§ **Entries supplied**:
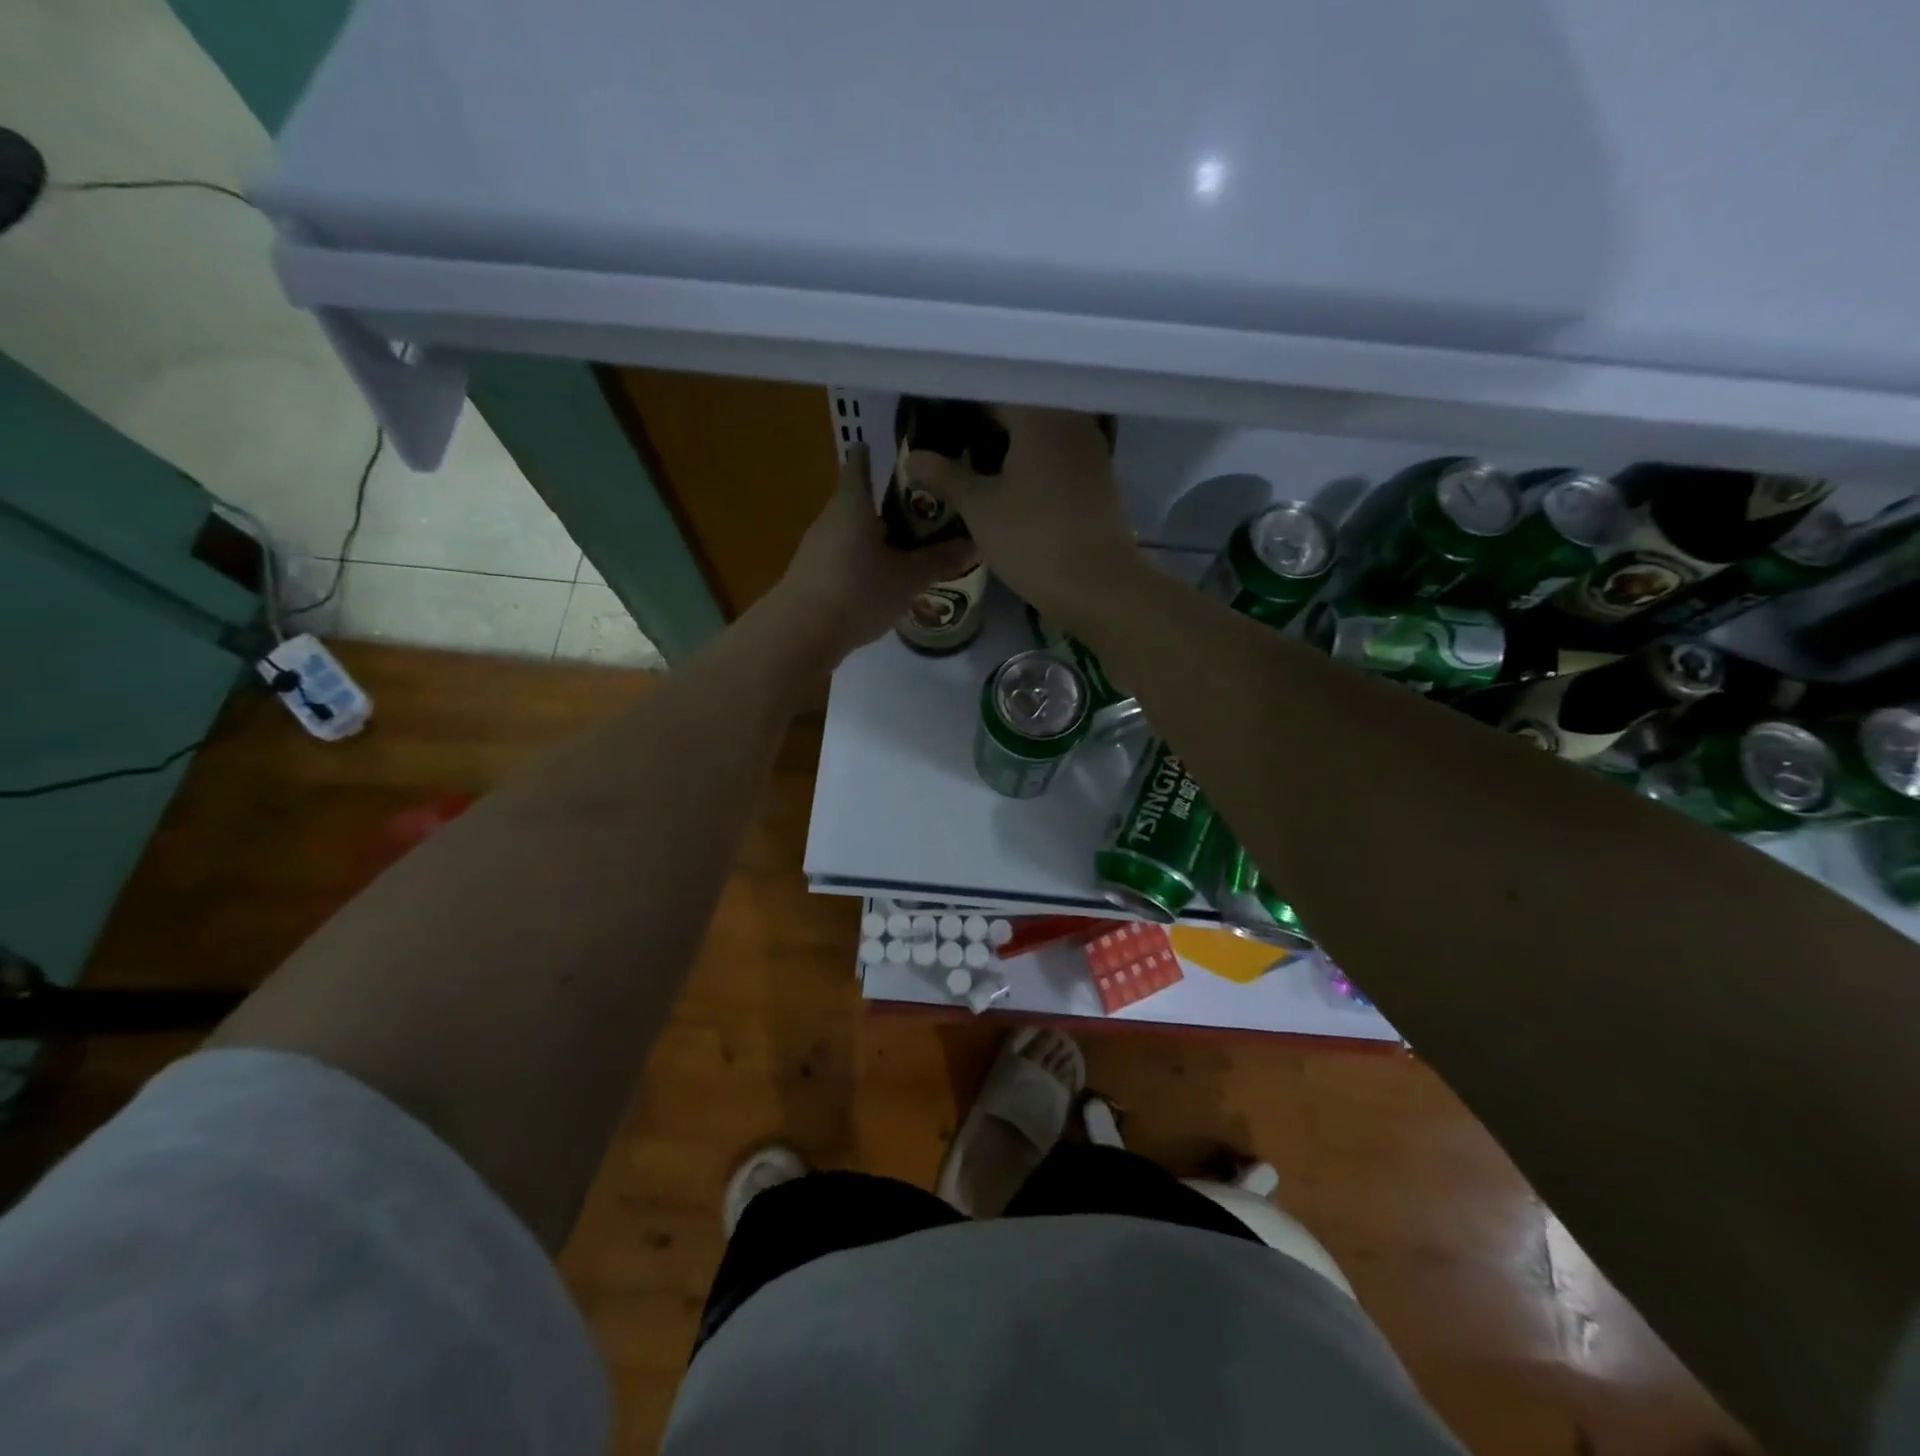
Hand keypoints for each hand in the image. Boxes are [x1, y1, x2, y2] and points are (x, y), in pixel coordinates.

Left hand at [769, 445, 976, 665]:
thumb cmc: (857, 591)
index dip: (877, 455)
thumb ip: (940, 561)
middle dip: (888, 504)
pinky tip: (882, 581)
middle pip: (858, 500)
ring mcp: (816, 547)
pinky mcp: (811, 575)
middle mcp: (830, 518)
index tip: (902, 457)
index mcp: (852, 504)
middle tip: (923, 511)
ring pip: (850, 532)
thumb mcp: (907, 578)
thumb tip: (976, 544)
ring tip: (908, 549)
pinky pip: (842, 558)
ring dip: (875, 537)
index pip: (860, 464)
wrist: (800, 634)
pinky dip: (862, 562)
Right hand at [904, 405, 1138, 629]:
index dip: (959, 405)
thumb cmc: (1034, 540)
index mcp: (1040, 415)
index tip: (933, 421)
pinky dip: (1031, 463)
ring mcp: (1090, 449)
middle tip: (948, 445)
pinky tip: (1008, 485)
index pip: (991, 390)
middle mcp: (1070, 420)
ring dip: (1007, 445)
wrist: (1099, 587)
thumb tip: (913, 457)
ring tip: (972, 465)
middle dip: (983, 425)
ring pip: (1039, 434)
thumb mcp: (980, 508)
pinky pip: (1056, 456)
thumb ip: (945, 475)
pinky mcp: (1098, 478)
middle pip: (1019, 409)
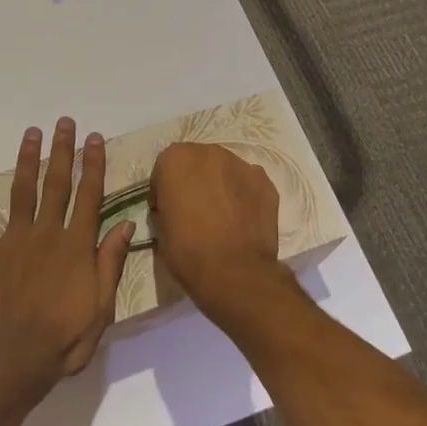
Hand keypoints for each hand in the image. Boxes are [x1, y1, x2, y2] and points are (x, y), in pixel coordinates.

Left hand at [0, 117, 135, 389]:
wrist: (13, 357)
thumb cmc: (63, 337)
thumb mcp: (102, 306)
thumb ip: (111, 262)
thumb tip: (127, 224)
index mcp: (76, 245)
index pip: (89, 195)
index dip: (93, 165)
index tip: (95, 138)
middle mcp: (46, 233)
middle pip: (56, 183)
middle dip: (62, 151)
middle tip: (64, 122)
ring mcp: (14, 239)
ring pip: (23, 189)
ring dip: (27, 158)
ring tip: (32, 132)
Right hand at [150, 142, 282, 317]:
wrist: (234, 273)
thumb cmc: (187, 250)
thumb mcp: (160, 227)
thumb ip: (166, 204)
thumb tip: (175, 207)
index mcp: (176, 159)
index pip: (165, 167)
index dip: (165, 189)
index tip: (167, 209)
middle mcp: (209, 152)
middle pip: (198, 162)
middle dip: (195, 180)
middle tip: (195, 209)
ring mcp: (242, 165)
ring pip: (225, 171)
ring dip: (220, 185)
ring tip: (222, 215)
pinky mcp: (266, 183)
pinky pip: (248, 184)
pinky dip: (244, 196)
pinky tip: (241, 220)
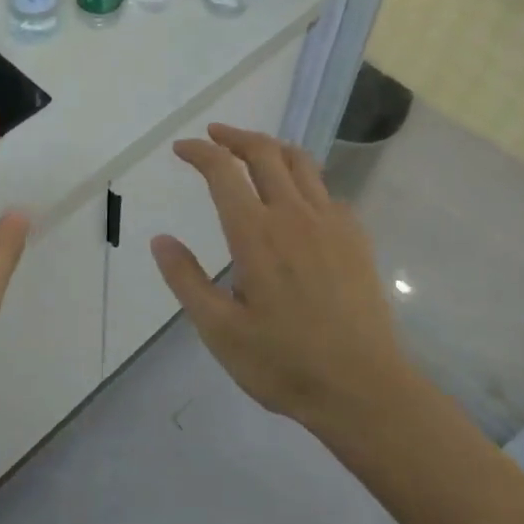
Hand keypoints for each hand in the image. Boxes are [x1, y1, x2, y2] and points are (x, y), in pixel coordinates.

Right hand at [153, 123, 410, 434]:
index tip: (182, 149)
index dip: (199, 152)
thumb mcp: (220, 331)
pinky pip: (325, 190)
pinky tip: (296, 200)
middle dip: (234, 136)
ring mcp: (330, 222)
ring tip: (253, 152)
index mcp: (255, 234)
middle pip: (263, 152)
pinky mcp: (356, 237)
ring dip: (271, 148)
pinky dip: (302, 179)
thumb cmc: (284, 362)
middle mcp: (293, 215)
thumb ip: (186, 280)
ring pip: (300, 162)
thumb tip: (160, 240)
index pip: (222, 171)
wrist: (363, 388)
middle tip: (214, 136)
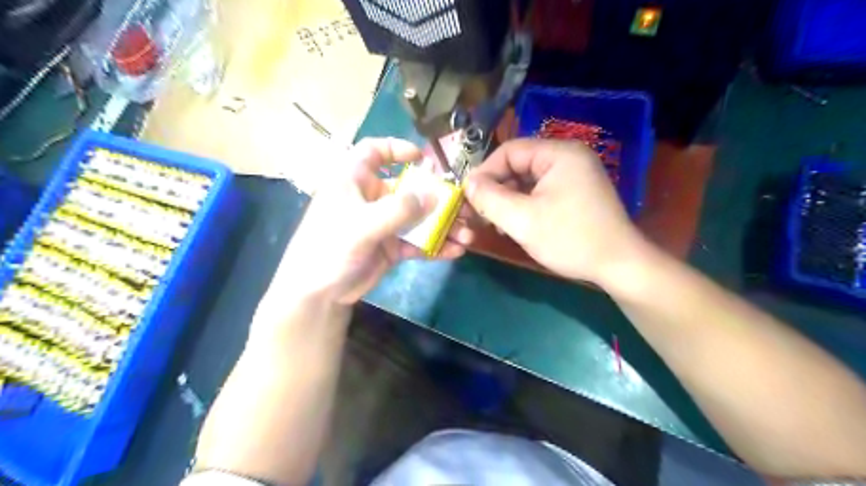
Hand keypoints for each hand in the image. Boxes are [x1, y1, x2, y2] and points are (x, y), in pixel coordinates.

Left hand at [270, 137, 472, 303]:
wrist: (317, 294)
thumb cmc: (330, 248)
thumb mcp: (362, 225)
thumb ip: (399, 209)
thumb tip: (435, 195)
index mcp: (354, 181)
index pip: (373, 152)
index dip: (397, 149)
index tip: (422, 159)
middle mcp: (371, 198)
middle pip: (409, 188)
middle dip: (438, 198)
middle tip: (464, 208)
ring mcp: (383, 224)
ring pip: (418, 218)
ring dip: (443, 226)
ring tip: (466, 236)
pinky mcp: (391, 247)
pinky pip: (418, 242)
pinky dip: (436, 246)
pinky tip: (455, 251)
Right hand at [466, 137, 641, 284]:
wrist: (618, 265)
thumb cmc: (570, 239)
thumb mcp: (523, 220)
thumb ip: (490, 199)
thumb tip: (468, 183)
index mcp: (559, 154)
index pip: (509, 151)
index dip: (484, 172)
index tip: (468, 197)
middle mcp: (568, 157)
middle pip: (518, 165)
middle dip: (496, 188)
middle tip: (479, 213)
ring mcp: (574, 175)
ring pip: (527, 180)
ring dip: (507, 199)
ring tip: (494, 223)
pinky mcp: (575, 192)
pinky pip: (540, 191)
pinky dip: (523, 205)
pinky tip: (514, 224)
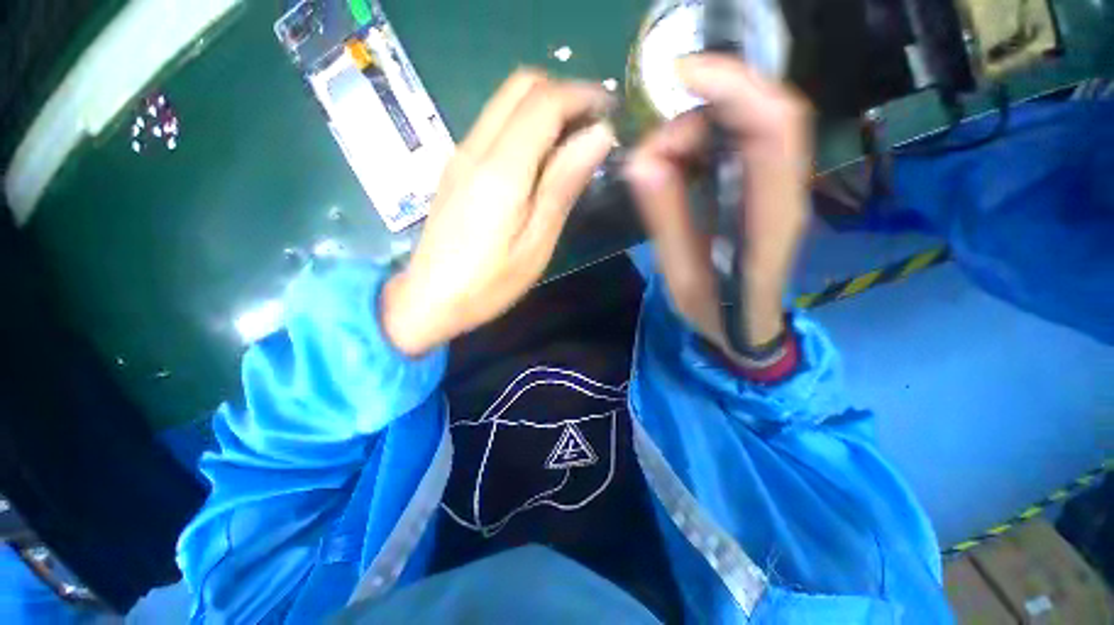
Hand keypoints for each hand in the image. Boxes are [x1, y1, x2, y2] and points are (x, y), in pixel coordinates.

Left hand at [382, 69, 614, 355]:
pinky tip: (541, 159)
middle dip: (564, 93)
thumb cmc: (489, 282)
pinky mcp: (456, 167)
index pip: (544, 102)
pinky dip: (525, 126)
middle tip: (593, 124)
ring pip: (506, 102)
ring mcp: (461, 155)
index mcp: (501, 169)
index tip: (612, 111)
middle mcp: (476, 148)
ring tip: (574, 141)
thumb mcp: (536, 242)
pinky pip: (495, 126)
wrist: (429, 299)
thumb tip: (597, 137)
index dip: (583, 95)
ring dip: (545, 108)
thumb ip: (563, 185)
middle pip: (521, 86)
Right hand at [625, 54, 811, 358]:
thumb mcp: (681, 275)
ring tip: (657, 167)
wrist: (744, 327)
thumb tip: (642, 161)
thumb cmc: (715, 311)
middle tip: (651, 149)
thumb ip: (666, 219)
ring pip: (743, 122)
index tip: (678, 76)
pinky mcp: (759, 185)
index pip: (773, 127)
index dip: (733, 86)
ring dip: (693, 130)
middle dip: (700, 109)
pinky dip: (698, 141)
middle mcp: (784, 188)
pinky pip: (733, 141)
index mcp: (770, 216)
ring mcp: (775, 184)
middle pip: (760, 111)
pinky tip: (674, 167)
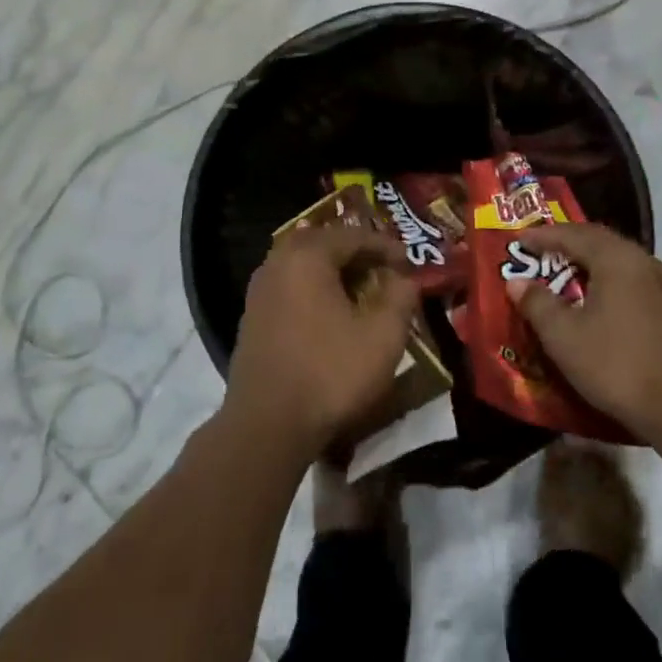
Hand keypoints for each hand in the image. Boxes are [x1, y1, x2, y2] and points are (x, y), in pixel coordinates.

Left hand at [224, 226, 418, 466]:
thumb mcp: (383, 336)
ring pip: (304, 266)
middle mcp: (277, 262)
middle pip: (325, 243)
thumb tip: (405, 278)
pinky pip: (290, 287)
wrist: (267, 425)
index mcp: (307, 255)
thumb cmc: (330, 373)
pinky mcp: (252, 317)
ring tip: (363, 292)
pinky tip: (332, 315)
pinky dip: (315, 291)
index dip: (387, 246)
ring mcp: (259, 290)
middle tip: (385, 271)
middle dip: (358, 254)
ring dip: (335, 273)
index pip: (354, 235)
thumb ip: (401, 297)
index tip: (410, 264)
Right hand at [508, 224, 661, 444]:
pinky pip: (633, 282)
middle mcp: (645, 263)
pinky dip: (608, 282)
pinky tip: (599, 302)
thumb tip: (517, 282)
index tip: (518, 239)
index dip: (543, 236)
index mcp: (618, 259)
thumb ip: (537, 303)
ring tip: (566, 273)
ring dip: (590, 262)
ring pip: (620, 262)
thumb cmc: (617, 365)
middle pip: (600, 241)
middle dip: (568, 243)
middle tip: (540, 250)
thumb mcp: (564, 336)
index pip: (574, 234)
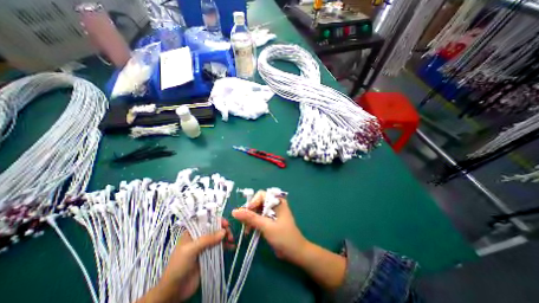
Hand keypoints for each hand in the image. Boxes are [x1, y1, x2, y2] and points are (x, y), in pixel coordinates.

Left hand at [139, 219, 234, 301]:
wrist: (174, 291)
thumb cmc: (179, 266)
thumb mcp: (191, 250)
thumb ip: (207, 239)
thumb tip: (223, 231)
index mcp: (193, 232)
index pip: (207, 221)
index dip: (217, 220)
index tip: (226, 224)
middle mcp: (200, 237)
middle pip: (215, 229)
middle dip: (224, 230)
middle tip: (230, 235)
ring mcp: (205, 246)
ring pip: (219, 237)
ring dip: (226, 237)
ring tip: (232, 240)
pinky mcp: (210, 255)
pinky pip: (220, 248)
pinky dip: (227, 246)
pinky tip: (232, 247)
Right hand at [231, 190, 306, 263]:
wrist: (295, 252)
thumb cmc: (284, 237)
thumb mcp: (266, 226)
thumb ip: (251, 218)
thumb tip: (234, 211)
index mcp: (277, 201)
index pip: (261, 195)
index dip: (252, 202)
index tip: (246, 214)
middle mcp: (274, 204)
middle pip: (257, 202)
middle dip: (250, 212)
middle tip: (244, 223)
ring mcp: (272, 212)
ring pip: (256, 210)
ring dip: (250, 219)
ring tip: (246, 230)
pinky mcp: (270, 220)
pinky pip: (258, 217)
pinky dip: (253, 223)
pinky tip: (249, 231)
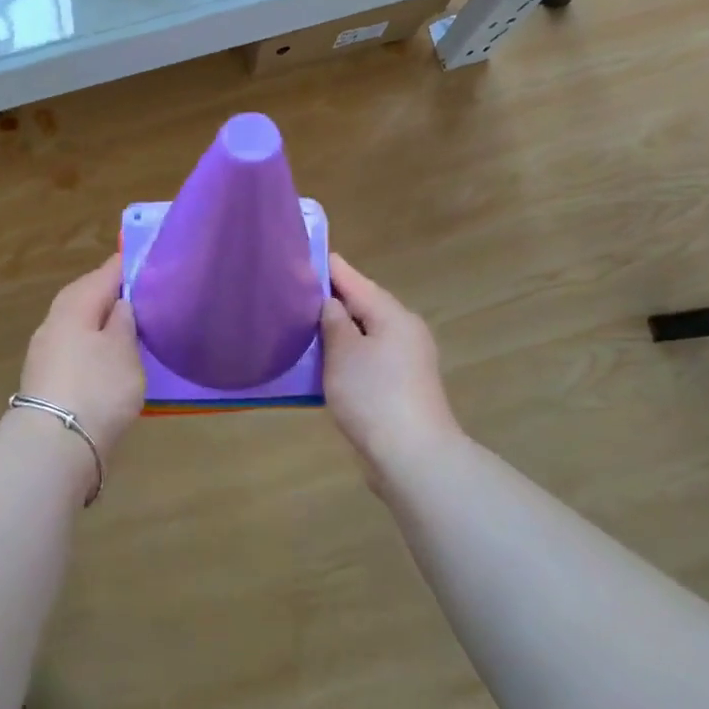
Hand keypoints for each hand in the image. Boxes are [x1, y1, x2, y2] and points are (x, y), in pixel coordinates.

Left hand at [17, 254, 145, 456]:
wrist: (56, 444)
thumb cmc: (97, 388)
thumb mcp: (123, 349)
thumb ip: (124, 320)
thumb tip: (120, 303)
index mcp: (74, 304)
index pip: (107, 272)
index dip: (131, 266)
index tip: (155, 262)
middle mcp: (55, 321)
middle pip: (88, 297)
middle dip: (116, 295)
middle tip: (149, 297)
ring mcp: (47, 352)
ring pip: (81, 325)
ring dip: (104, 324)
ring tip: (136, 329)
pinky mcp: (48, 379)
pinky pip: (78, 350)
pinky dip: (97, 349)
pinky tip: (113, 360)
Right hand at [320, 254, 461, 476]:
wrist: (412, 455)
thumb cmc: (373, 395)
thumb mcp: (344, 353)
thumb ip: (334, 321)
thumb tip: (331, 303)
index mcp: (393, 315)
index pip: (355, 281)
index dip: (329, 268)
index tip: (305, 254)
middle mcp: (404, 332)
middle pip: (364, 307)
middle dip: (333, 300)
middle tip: (296, 292)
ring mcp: (406, 362)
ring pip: (366, 335)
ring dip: (338, 331)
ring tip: (303, 325)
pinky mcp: (401, 388)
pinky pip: (368, 360)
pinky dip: (346, 356)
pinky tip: (324, 362)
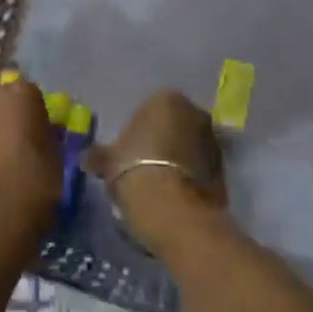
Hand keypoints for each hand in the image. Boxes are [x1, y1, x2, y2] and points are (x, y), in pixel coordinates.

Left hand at [0, 76, 61, 232]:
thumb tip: (41, 137)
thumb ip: (47, 139)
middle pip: (0, 101)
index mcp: (20, 95)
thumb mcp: (55, 161)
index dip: (36, 112)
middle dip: (7, 117)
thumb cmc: (32, 185)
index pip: (31, 92)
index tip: (41, 133)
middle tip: (18, 144)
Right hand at [87, 89, 226, 252]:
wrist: (174, 213)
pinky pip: (201, 168)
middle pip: (175, 124)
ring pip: (190, 146)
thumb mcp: (108, 162)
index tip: (129, 151)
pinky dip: (190, 177)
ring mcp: (213, 141)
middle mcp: (194, 112)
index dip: (139, 130)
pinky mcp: (224, 171)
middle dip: (164, 140)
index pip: (151, 108)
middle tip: (144, 164)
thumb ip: (99, 155)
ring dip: (179, 159)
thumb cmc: (136, 171)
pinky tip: (175, 196)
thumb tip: (88, 157)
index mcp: (166, 99)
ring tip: (160, 183)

§ **What is required**:
In the listing above, locate the line containing "thumb tip: (127, 224)" and the line containing "pinky mcp: (266, 183)", then transcribe both and every line between them verbatim.

§ **Written response**:
thumb tip: (127, 224)
index mcp: (76, 245)
index pip: (89, 195)
index dip: (93, 165)
index tip: (95, 138)
middle mcp: (46, 233)
middle pip: (56, 183)
middle dip: (62, 151)
middle tip: (64, 122)
ring mcp: (14, 239)
ring pip: (23, 189)
ring dip: (27, 158)
ring tip: (32, 132)
Right hand at [150, 142, 282, 317]:
wrist: (234, 273)
thumb cmc: (187, 250)
thumb mcp: (160, 227)
thumb ip: (166, 204)
thumb tip: (175, 207)
index mcp: (176, 159)
index pip: (165, 167)
index dip: (165, 189)
index tip: (167, 209)
middle mcp: (209, 152)
middle pip: (198, 162)
middle dip: (195, 180)
middle tip: (195, 209)
ring mcp: (242, 165)
ring pip: (225, 171)
ring dip: (220, 185)
ring tip: (222, 215)
pinky mcp: (266, 183)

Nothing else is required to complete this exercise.